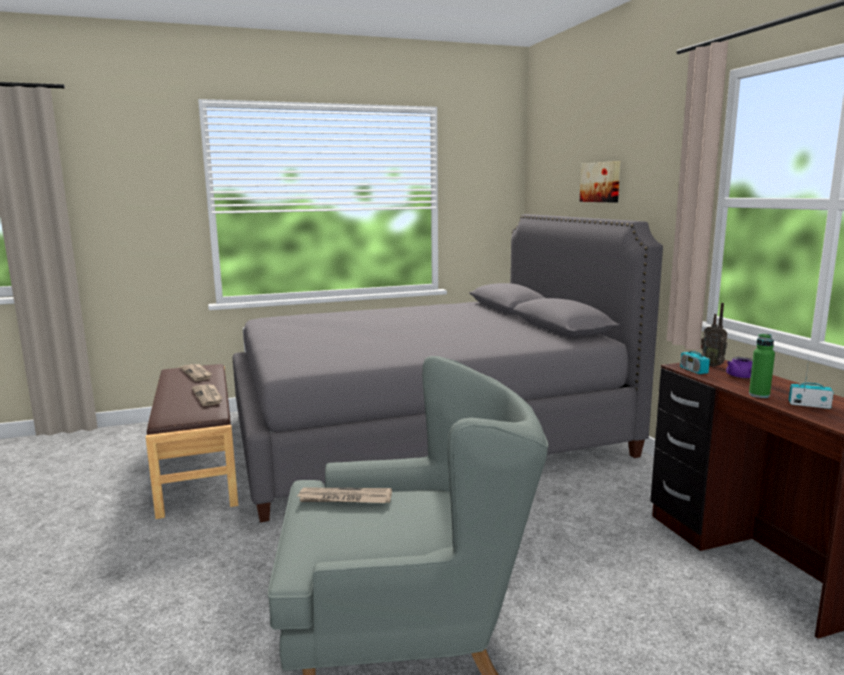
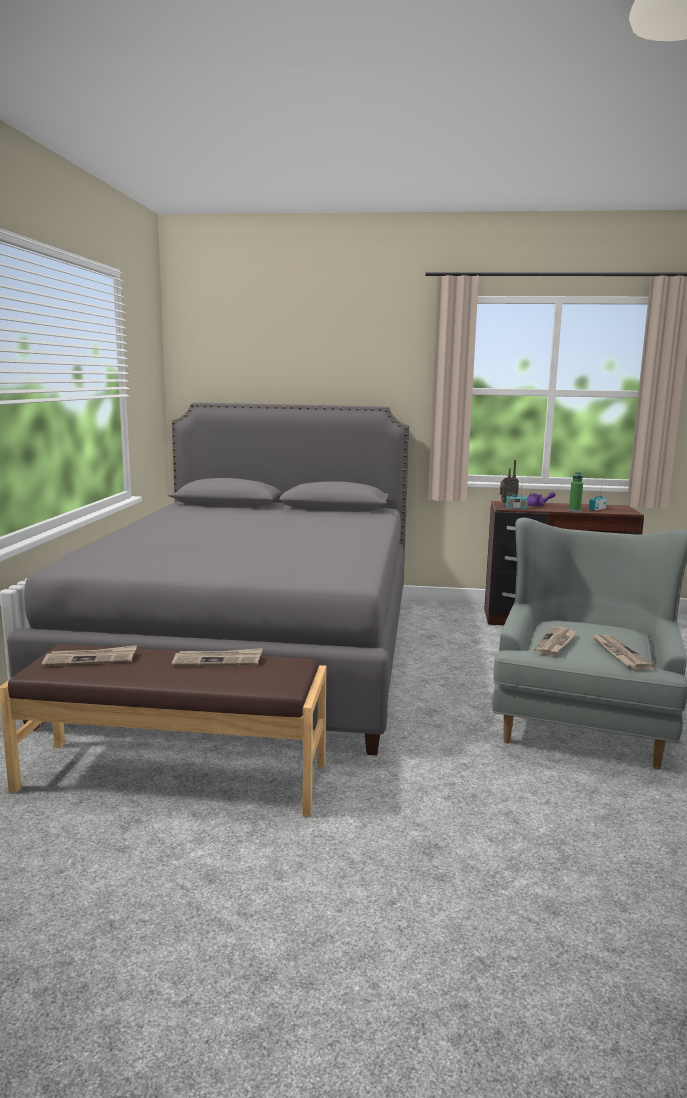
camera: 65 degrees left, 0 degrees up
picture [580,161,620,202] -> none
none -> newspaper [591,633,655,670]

---

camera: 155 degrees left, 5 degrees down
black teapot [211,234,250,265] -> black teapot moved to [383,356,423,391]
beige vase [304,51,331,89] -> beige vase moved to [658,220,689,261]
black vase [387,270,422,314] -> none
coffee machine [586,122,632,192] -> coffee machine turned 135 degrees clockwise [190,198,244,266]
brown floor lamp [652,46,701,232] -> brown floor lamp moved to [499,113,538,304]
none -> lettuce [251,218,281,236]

Task directions:
Give back, unchanged, the run of lines in the listing above that begins at the line containing "brown floor lamp [652,46,701,232]" and ends at the line containing "none -> lettuce [251,218,281,236]", both included.

Response to this task:
brown floor lamp [652,46,701,232] -> brown floor lamp moved to [499,113,538,304]
none -> lettuce [251,218,281,236]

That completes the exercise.